Dr. Del Rosso: Anti-TNFs can be used for psoriasis and psoriatic arthritis, and most also will help hidradenitis suppurativa. The IL-17 inhibitors are very effective and safe overall. IL-23 inhibitors are about the same in efficacy but I have thus far favored IL-17 inhibitors as they kick in faster.

We can split hairs on efficacy data, but in reality all these drugs work very well in most people. Whatever gets through easiest is usually the winner, unless there are major cautions or prior failures.

Dr. Weiss: The main issues are familiarity (longest history on the market) and perceived safety when it comes to psoriasis vulgaris. Some prefer TNF inhibitors because of potential to treat comorbidities, especially psoriatic arthritis. There is also the fact that TNF inhibitors have 11 or more indications, so a large number of prescriptions have been written with no new safety signals. But, when it comes to efficacy in psoriasis vulgaris and reported safety to date, the IL-17, IL-17R and IL-23 inhibitors appear to have superior efficacy with no unexpected safety signals.

Regardless of your position as a dermatologist, it is important to have respect for new treatments and realize that we will not know the full effects of their benefits and risks for many years.

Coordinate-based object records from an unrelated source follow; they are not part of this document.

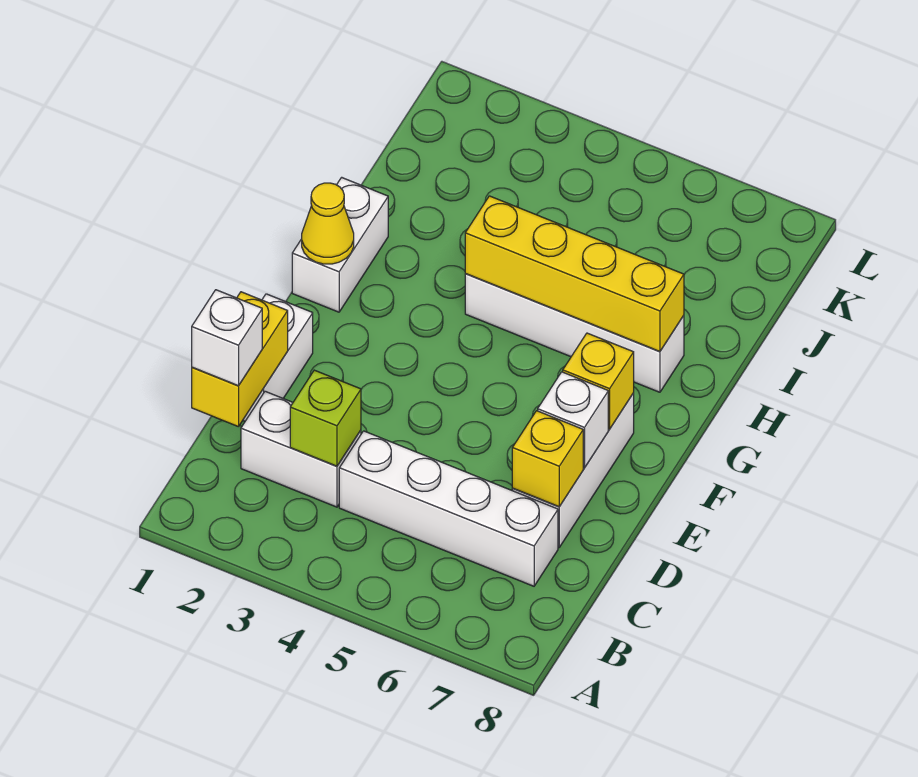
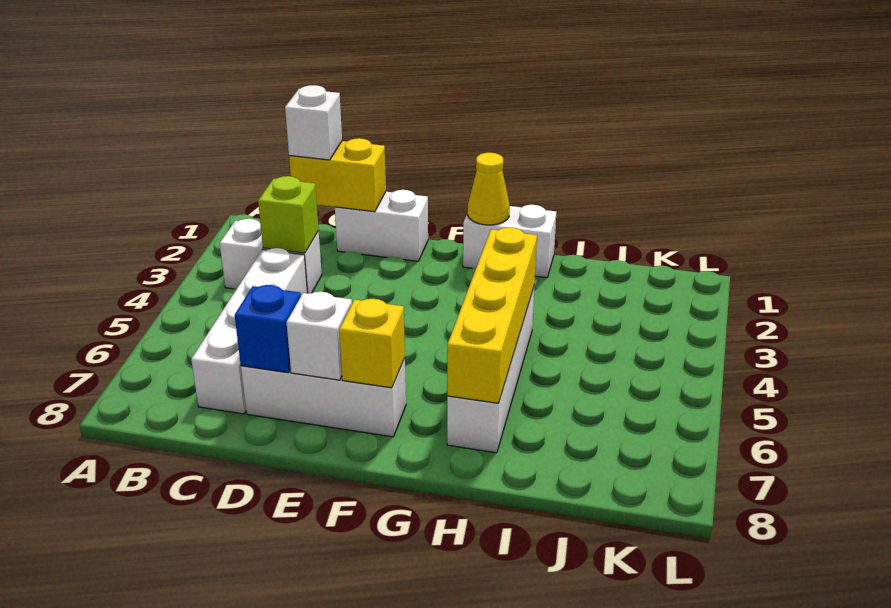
white 1x2 brick [241,391,361,507] -> white 1x2 brick turned to [220,219,322,294]
yellow 1x1 brick [512,411,583,507] -> blue 1x1 brick [235,285,301,373]

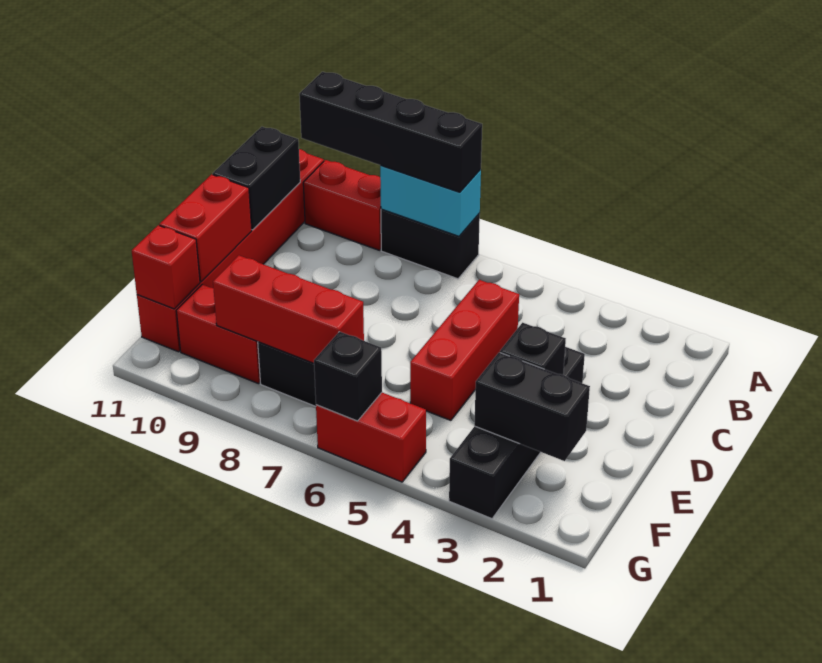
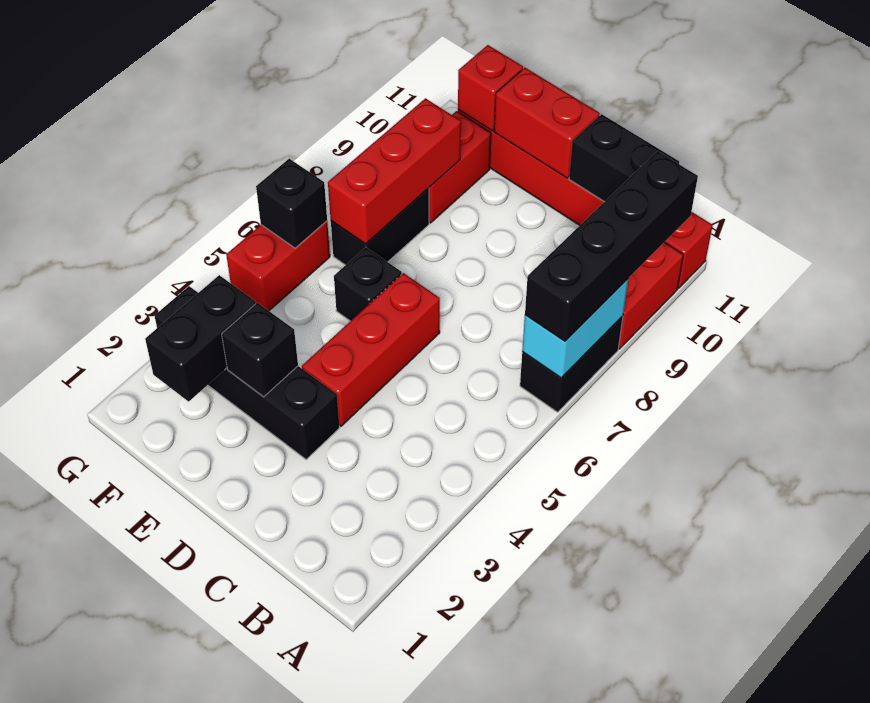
red 1x3 brick [410,280,519,420] -> red 1x3 brick turned to [302,273,440,426]
none -> black 1x1 brick [334,247,402,321]

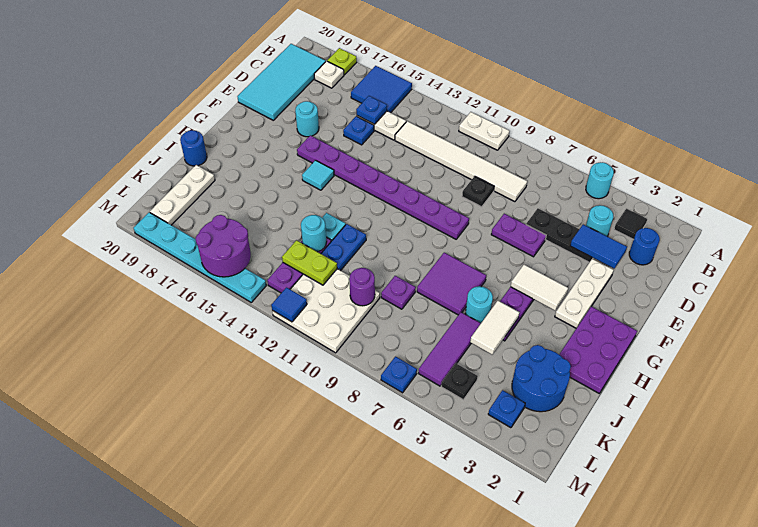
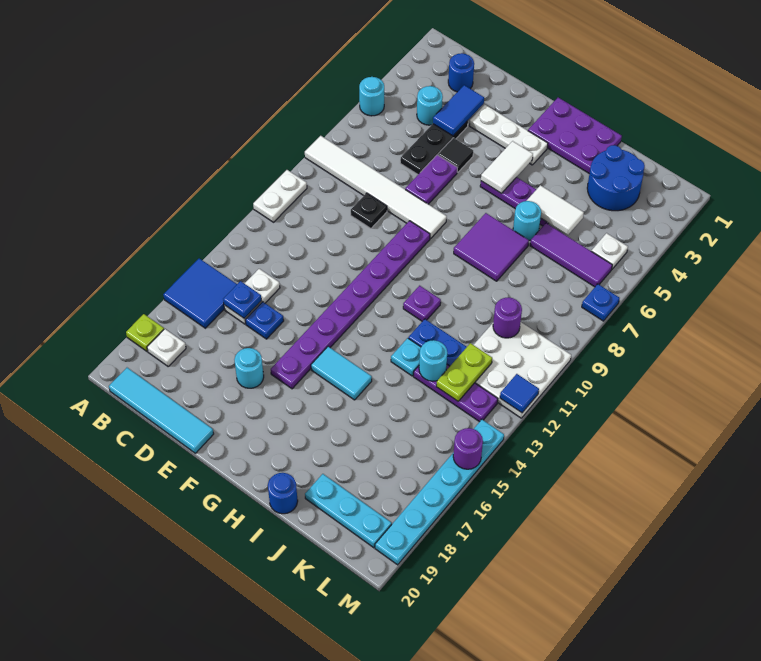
black 1x1 tile [614,209,647,240] -> black 1x1 tile moved to [438,138,473,172]
cyan 2x4 tile [237,44,326,120] -> cyan 1x4 tile [109,368,214,453]
white 1x6 tile [395,121,527,202] -> white 1x6 tile turned to [305,136,447,239]
cyan 1x1 tile [302,160,334,190] -> cyan 1x2 tile [311,347,372,400]
purple 1x1 plate [381,276,416,309] -> purple 1x1 plate moved to [403,286,441,321]
white 1x3 plate [150,165,215,225] -> cyan 1x3 plate [305,474,392,548]
blue 1x1 plate [488,390,525,428] -> none
black 1x1 plate [441,363,478,400] -> white 1x1 plate [591,233,628,269]
purple 2x2 round brick [196,215,251,277] -> purple 1x1 round brick [453,428,483,469]

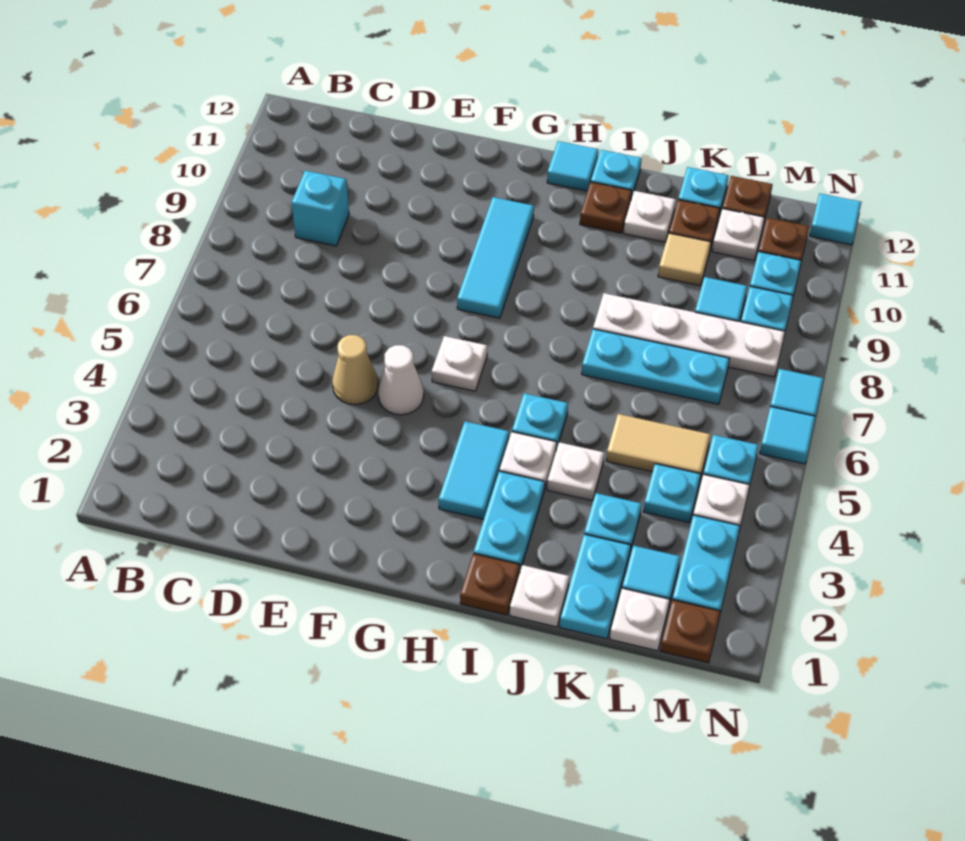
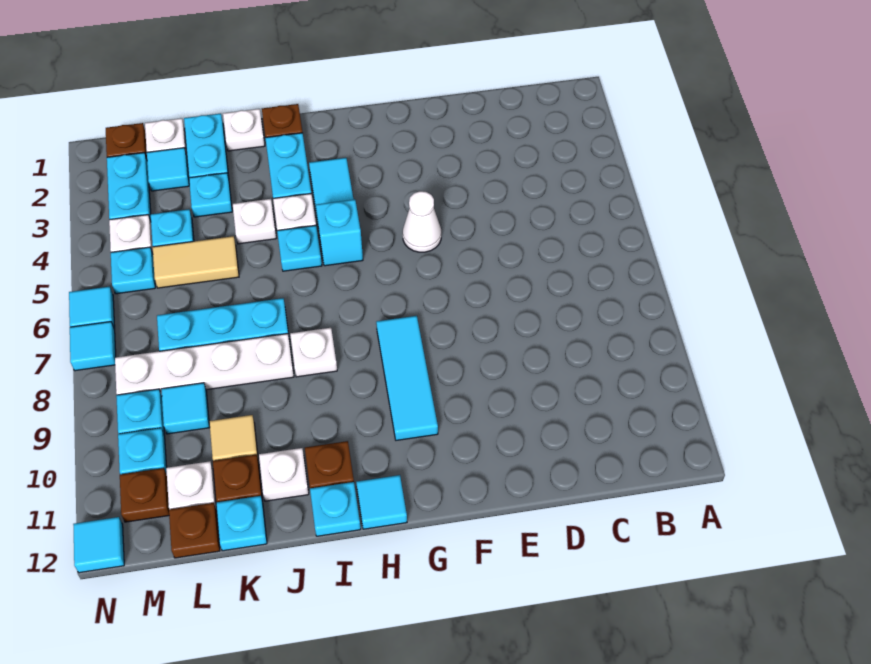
cyan 1x1 brick [291,171,349,246] -> cyan 1x1 brick moved to [316,199,363,266]
tan 1x1 cone [332,335,378,405] -> none
white 1x1 plate [432,336,487,391] -> white 1x1 plate moved to [290,328,337,377]

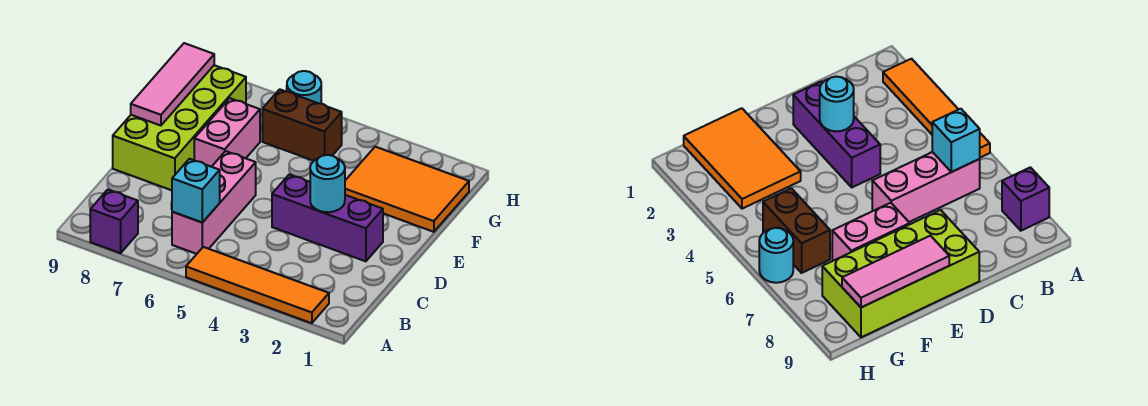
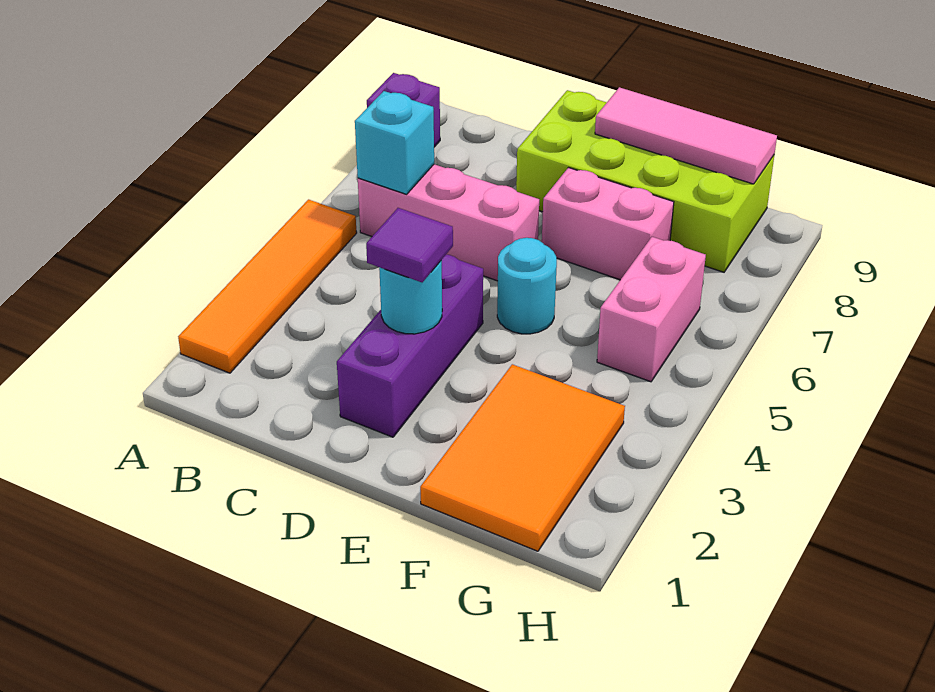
none -> purple 1x1 tile [366,208,453,282]
brown 1x2 brick [262,89,342,161] -> pink 1x2 brick [597,237,706,382]
cyan 1x1 round brick [287,71,321,104] -> cyan 1x1 round brick moved to [497,238,557,334]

They should be prescribed when appropriate but also within their indications and guidelines. To this point, TNF-inhibitors and ustekinumab appear to have stood the “test of time” in terms of safety. IL-17/IL-17R inhibitors and IL-23 inhibitors appear to be on the way to that status.

Dr. Alexis: Some factors include the a.) presence or absence of psoriatic arthritis (favor TNF-inh or IL-17A-inh); b.) comorbid conditions such as inflammatory bowel disease (favor TNF-inh or IL-23-inh), CHF (favor IL-17, IL-17R, IL-23-inh); c.) disease severity (favor agents with greatest efficacy), d.) patient preferences for dosing frequency or speed of response; and e.) previous therapies.

Dr. Han: We are lucky to have a large number of good choices. Certainly, a major deciding factor will be the presence of psoriatic arthritis, which pares down the choices right away. The general feeling is that the TNF-alpha inhibitors and IL-17 inhibitors are the best for joint disease but IL-12/23 or IL-23 inhibition may provide adequate coverage in some cases. Some of the TNF-alpha inhibitors have started to show an increased risk of NMSC, specifically SCC, so I find that I’m reaching for those less, in addition to the fact that there’s more lab monitoring, and some of the medications have a higher rate of anti-drug antibodies leading to secondary loss of response. In this regard, there are some carve-outs where certain TNFs may be particularly useful; I’ve reached for certolizumab-pegol for both women who are family planning and in patients who develop secondary non-response to a TNF-alpha inhibitor, as the rates of antibody formation are rather low for that medication.

A lot of times, it comes down to patient preference in terms of dosing frequency and balancing comorbidities, such as CHF or IBD, and in that regard, a lot of the newer medicines provide less to have to think about and favorable dosing regimens as well.